Доктор Вэнс влез еще дальше в окно и осклабился в сторону Харриет. Его лицо было какого-то темно-бурого цвета. Харриет исподлобья посмотрела на него, отметив про себя грубые волосы, торчащие из носа, и коричневые пятна на зубах.

Доктор Вэнс картинно отшатнулся, будто опаленный выражением лица Харриет.
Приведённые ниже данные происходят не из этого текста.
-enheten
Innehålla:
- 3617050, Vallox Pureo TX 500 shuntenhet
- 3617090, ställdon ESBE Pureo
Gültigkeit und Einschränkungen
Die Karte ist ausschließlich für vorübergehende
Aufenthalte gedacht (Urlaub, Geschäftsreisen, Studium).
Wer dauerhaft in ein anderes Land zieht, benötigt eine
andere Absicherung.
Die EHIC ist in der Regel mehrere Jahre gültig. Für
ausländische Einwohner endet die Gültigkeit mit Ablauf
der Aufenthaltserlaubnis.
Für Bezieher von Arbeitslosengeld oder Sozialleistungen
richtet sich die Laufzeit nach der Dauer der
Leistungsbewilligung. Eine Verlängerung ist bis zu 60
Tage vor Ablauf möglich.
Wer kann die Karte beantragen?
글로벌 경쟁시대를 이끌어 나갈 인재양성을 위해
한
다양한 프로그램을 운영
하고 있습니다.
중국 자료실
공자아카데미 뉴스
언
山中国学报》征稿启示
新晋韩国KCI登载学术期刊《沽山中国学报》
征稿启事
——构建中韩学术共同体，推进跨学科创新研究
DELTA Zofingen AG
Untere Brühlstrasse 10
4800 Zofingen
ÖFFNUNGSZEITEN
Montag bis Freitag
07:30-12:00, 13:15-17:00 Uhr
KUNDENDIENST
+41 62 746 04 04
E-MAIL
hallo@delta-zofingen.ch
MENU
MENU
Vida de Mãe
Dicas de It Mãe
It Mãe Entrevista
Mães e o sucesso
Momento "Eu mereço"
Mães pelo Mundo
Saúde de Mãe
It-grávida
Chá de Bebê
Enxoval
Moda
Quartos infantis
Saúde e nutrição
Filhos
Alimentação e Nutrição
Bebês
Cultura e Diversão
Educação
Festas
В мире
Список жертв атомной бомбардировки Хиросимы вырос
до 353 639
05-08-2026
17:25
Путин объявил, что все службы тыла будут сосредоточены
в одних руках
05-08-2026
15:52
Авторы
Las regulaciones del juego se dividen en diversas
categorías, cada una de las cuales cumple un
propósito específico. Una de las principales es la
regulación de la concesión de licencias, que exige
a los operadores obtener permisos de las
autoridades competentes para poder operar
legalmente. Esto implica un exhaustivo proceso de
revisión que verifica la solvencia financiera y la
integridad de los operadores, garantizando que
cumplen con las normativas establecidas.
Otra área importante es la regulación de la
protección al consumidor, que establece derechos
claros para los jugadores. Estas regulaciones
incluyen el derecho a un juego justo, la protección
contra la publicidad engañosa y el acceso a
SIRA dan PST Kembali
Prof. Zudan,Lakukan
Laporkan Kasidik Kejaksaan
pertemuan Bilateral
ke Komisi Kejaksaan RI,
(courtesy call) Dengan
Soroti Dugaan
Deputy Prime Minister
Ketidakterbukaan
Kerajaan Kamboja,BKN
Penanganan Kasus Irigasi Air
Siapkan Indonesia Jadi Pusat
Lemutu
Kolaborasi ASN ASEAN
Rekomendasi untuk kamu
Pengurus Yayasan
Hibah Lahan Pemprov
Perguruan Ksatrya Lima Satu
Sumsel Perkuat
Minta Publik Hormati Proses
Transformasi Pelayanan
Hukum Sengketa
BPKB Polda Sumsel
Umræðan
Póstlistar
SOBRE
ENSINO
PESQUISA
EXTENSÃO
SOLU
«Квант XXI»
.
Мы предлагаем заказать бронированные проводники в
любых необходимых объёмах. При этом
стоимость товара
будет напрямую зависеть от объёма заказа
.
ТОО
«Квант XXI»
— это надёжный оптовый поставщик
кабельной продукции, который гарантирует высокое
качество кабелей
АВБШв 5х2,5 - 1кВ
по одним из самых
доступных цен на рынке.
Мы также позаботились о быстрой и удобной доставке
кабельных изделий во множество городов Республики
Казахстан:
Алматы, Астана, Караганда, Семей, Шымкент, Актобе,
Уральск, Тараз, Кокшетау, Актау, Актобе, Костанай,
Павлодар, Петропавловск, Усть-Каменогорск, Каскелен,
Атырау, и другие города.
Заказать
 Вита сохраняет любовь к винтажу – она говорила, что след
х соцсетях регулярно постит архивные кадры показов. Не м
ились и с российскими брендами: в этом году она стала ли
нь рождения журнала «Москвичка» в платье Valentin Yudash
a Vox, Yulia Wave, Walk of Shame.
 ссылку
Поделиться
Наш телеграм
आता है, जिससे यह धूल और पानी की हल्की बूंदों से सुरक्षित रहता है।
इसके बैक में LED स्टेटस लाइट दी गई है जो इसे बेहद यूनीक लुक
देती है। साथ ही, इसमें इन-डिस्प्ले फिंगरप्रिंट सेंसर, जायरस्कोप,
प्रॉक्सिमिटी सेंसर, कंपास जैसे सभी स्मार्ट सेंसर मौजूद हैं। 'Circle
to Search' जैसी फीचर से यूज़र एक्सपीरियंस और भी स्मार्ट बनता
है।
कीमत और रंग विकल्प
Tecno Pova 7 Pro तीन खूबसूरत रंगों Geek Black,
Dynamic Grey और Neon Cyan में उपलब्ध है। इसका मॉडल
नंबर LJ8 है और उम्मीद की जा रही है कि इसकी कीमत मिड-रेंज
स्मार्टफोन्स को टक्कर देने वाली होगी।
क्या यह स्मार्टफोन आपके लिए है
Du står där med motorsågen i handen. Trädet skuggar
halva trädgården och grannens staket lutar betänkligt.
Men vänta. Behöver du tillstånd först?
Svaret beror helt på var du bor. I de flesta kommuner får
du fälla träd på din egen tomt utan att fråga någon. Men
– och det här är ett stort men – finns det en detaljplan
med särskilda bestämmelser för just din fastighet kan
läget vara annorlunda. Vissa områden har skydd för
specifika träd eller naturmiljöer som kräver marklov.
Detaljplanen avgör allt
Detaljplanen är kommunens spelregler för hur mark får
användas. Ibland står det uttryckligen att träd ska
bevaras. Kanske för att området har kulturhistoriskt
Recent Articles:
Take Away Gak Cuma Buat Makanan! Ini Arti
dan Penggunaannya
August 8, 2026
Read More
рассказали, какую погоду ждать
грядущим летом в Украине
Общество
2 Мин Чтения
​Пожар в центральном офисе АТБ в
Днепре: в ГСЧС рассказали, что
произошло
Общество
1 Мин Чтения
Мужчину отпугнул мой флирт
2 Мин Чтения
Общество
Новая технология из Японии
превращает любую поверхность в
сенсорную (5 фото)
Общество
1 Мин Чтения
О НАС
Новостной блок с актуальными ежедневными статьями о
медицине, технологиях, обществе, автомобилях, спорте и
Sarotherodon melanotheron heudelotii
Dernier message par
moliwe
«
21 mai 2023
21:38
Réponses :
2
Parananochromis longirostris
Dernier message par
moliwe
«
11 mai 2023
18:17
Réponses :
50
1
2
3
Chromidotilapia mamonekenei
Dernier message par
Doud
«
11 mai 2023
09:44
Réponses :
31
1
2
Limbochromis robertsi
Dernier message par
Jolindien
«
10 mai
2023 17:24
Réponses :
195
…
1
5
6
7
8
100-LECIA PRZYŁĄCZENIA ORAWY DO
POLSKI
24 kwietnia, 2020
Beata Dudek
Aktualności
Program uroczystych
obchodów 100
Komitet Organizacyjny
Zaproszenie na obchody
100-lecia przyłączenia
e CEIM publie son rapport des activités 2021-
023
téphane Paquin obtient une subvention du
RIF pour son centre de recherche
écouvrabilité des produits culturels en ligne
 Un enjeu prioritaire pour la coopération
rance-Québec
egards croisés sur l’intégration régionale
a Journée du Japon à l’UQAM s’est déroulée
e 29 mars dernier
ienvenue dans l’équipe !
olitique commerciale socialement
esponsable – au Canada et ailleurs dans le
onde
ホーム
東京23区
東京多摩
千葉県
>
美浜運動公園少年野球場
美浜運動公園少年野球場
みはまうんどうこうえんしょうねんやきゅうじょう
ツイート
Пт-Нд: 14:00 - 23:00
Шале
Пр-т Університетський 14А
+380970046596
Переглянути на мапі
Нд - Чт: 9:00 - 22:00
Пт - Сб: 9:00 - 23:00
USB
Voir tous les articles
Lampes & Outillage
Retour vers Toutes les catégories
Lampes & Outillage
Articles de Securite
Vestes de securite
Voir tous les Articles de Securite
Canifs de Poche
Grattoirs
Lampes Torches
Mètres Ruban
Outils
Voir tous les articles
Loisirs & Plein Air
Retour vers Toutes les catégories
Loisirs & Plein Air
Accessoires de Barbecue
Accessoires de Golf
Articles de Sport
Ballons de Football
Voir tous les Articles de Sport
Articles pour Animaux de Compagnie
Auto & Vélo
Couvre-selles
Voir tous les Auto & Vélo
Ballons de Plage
Он поднял руку, понюхал у себя под мышкой и подмигнул Эдди.

— Фу-ты ну-ты, — сказал он, — впрочем, возможно, я забыл сегодня воспользоваться дезодорантом.

Харриет упрямо глядела себе на колени. «Даже если я буду здесь жить, — твердо решила она, — я не обязана притворяться, что мне здесь нравится». Доктор Вэнс требовал, чтобы все его подопечные были такими же шумными, общительными, вечно возбужденными, как и он сам, ну а к тем, кто не хотел или не мог вписаться в атмосферу лагеря естественным путем, применялись специальные меры. «Что это с тобой, а? Ты что, не любишь смеяться над собой?» Если ребенок был тих по натуре, доктор Вэнс не оставлял его в покое ни на минуту: внезапно обливал холодной водой, заставлял плясать перед всеми в костюме цыпленка или гоняться по грязи за намазанной жиром свиньей.